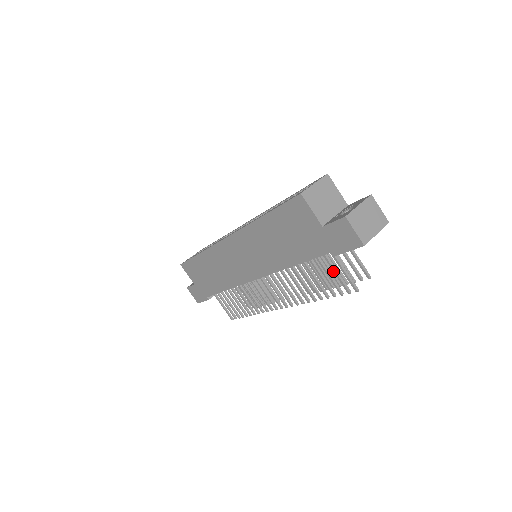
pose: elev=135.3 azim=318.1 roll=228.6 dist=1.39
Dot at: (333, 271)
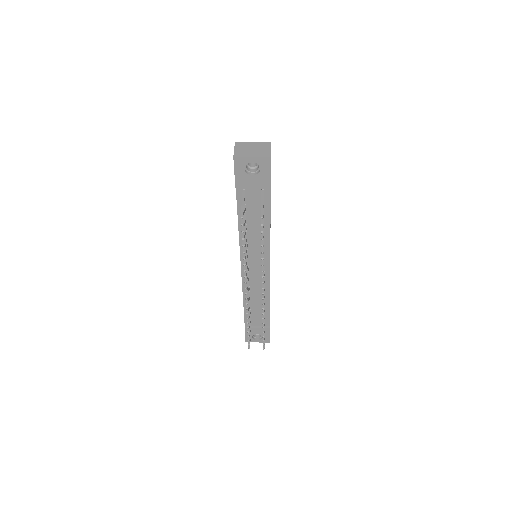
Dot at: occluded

---

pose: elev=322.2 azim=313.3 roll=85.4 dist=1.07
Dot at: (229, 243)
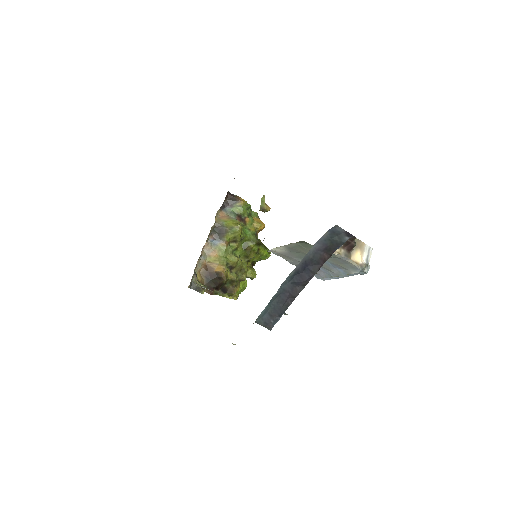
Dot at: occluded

TASK GOAL - Pull out each line above that contains the string "elev". Case counts.

ANSWER TO THE TASK -
pose: elev=135.3 azim=318.1 roll=228.6 dist=1.39
pose: elev=322.2 azim=313.3 roll=85.4 dist=1.07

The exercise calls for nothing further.